▶ INSTRUCTIONS TO FOLLOW
Render each line of the rows, from the very first line through the line containing "1L162 53L125 76L56" (both included), as one string in a JSON list, omitting blank lines.

Recorded data:
******
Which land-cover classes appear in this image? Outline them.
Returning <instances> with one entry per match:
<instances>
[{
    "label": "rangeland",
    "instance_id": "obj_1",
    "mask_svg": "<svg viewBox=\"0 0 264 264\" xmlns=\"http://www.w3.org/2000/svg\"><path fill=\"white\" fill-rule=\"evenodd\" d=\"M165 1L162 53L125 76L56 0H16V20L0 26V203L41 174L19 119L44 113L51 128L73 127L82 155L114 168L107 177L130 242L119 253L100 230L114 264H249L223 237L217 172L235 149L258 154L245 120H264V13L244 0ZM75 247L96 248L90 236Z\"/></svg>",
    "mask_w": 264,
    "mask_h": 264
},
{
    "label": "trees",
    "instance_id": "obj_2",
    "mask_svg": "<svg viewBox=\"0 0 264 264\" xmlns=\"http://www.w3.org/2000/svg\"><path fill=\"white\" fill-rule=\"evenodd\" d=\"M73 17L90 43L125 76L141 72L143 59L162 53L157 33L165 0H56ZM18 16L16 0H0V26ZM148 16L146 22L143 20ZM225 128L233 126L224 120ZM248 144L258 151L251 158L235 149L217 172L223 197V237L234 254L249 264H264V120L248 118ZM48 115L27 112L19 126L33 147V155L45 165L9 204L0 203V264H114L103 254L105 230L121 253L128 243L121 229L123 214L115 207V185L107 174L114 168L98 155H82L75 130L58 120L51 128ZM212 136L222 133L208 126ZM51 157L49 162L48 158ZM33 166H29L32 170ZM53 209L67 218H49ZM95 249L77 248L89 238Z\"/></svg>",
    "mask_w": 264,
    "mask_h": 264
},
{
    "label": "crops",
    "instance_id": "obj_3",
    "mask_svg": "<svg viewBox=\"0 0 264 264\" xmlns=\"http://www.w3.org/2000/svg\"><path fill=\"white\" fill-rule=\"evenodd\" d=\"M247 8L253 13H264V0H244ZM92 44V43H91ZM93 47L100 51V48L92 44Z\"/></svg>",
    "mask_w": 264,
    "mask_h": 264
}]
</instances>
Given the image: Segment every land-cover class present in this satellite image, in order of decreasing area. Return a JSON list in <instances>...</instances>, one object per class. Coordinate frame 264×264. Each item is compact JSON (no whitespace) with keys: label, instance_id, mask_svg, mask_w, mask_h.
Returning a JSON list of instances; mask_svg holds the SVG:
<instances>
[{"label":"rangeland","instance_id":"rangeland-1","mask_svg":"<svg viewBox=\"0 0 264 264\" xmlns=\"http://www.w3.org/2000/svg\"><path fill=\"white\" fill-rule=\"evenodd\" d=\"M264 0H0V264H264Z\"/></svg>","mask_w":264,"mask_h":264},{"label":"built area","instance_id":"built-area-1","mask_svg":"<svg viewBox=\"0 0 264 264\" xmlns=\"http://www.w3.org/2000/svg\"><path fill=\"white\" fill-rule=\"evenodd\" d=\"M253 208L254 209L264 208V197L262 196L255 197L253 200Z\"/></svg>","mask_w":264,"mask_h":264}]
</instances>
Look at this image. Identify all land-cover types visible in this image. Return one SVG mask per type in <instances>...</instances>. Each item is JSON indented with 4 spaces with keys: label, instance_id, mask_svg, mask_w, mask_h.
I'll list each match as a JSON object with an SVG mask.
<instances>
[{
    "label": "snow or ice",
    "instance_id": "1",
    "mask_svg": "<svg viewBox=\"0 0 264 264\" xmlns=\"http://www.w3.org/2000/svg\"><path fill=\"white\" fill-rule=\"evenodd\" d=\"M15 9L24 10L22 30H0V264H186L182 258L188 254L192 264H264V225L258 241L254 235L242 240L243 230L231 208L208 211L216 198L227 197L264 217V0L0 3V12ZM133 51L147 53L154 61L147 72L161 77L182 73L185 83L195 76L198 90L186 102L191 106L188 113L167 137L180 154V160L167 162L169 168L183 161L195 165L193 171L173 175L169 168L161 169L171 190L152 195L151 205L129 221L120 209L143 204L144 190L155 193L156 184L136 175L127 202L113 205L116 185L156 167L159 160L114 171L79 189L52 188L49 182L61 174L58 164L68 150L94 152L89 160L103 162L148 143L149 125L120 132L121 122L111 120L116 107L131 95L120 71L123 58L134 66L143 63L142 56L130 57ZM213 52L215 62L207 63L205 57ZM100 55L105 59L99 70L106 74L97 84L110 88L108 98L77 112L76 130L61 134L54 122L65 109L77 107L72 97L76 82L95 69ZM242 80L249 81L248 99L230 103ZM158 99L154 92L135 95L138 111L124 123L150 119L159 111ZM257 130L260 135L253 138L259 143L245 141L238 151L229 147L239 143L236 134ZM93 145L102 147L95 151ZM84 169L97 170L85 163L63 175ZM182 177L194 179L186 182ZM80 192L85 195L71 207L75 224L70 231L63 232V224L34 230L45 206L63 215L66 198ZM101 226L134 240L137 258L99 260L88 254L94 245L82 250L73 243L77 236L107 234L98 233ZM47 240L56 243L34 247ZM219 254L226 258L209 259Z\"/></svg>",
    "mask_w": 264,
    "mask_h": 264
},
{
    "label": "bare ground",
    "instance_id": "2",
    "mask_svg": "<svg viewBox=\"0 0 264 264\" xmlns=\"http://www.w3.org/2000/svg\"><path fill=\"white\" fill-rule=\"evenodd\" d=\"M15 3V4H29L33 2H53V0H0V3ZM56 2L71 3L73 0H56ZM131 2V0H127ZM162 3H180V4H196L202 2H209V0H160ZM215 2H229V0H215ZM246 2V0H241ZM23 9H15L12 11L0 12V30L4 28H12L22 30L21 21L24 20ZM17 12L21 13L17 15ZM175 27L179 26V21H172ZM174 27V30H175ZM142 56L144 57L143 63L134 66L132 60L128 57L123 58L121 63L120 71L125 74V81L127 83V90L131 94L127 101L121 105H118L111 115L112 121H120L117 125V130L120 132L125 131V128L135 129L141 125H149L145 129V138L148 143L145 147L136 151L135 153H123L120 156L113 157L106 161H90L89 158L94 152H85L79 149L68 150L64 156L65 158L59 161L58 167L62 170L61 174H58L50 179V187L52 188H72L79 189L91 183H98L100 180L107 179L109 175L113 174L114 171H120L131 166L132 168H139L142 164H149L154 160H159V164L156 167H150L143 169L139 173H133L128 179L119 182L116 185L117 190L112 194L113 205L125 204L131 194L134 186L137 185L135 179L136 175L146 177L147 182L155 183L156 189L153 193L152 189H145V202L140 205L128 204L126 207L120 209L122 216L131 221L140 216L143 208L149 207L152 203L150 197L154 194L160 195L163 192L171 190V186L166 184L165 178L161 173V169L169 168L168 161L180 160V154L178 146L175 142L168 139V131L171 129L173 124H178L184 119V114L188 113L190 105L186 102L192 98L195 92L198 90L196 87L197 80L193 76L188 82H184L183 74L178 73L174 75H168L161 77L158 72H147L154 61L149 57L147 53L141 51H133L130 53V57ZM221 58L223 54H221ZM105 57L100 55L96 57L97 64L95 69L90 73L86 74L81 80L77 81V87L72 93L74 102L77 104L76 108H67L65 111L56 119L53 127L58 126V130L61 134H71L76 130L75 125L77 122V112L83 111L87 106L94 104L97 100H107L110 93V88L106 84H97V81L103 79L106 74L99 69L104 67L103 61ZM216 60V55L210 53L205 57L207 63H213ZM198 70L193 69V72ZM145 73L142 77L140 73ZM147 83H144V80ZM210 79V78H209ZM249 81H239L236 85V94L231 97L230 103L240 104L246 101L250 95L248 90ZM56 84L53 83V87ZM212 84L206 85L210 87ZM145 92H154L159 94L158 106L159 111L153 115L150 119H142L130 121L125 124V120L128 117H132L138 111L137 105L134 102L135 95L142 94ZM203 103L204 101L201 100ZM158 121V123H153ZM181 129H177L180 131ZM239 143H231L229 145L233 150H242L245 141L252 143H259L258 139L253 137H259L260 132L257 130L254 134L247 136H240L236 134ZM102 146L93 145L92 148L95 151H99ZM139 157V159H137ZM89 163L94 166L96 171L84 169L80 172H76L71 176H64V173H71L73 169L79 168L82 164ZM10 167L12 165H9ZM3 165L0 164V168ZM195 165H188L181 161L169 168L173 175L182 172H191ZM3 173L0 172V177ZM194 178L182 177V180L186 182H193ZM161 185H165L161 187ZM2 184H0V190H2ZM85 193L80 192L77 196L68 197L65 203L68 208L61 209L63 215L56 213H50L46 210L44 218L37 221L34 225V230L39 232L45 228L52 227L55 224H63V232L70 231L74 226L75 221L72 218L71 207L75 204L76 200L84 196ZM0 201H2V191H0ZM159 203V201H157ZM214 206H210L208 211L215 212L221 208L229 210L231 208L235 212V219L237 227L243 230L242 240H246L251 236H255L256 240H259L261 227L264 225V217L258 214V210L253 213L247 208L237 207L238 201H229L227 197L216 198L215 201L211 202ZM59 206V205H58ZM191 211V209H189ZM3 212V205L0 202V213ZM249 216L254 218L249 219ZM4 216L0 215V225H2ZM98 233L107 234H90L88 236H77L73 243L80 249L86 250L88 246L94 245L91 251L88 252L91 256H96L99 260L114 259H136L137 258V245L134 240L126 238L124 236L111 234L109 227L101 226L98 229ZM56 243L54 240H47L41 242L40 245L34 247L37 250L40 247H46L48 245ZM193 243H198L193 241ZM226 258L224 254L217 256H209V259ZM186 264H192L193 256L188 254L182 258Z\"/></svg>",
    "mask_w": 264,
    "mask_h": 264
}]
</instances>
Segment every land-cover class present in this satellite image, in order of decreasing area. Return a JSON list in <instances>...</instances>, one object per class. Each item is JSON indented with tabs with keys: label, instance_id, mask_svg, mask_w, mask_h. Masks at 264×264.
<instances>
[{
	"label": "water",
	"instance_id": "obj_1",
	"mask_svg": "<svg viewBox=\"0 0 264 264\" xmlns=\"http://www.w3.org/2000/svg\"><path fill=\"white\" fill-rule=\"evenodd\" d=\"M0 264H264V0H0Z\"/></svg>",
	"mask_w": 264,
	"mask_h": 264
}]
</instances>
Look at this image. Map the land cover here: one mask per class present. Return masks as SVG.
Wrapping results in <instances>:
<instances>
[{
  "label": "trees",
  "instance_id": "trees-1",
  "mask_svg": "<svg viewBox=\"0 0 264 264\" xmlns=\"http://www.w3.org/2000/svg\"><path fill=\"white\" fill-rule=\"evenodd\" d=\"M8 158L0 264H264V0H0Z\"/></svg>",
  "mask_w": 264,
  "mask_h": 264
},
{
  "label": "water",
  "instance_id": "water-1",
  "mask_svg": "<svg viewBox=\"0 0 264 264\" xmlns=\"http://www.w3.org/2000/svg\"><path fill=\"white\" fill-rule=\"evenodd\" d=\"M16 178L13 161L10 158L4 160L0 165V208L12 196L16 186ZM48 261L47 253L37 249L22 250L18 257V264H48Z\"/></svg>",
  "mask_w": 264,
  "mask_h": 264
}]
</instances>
******
▶ RESULT BELOW
[
  "Which land-cover classes appear in this image? Outline them.",
  "Returning <instances> with one entry per match:",
  "<instances>",
  "[{",
  "    \"label\": \"rangeland\",",
  "    \"instance_id\": \"obj_1\",",
  "    \"mask_svg\": \"<svg viewBox=\\\"0 0 264 264\\\" xmlns=\\\"http://www.w3.org/2000/svg\\\"><path fill=\\\"white\\\" fill-rule=\\\"evenodd\\\" d=\\\"M165 1L162 53L125 76L56 0H16V20L0 26V203L41 174L19 119L44 113L51 128L73 127L82 155L114 168L107 177L130 242L119 253L100 230L114 264H249L223 237L217 172L235 149L258 154L245 120H264V13L244 0ZM75 247L96 248L90 236Z\\\"/></svg>\","
]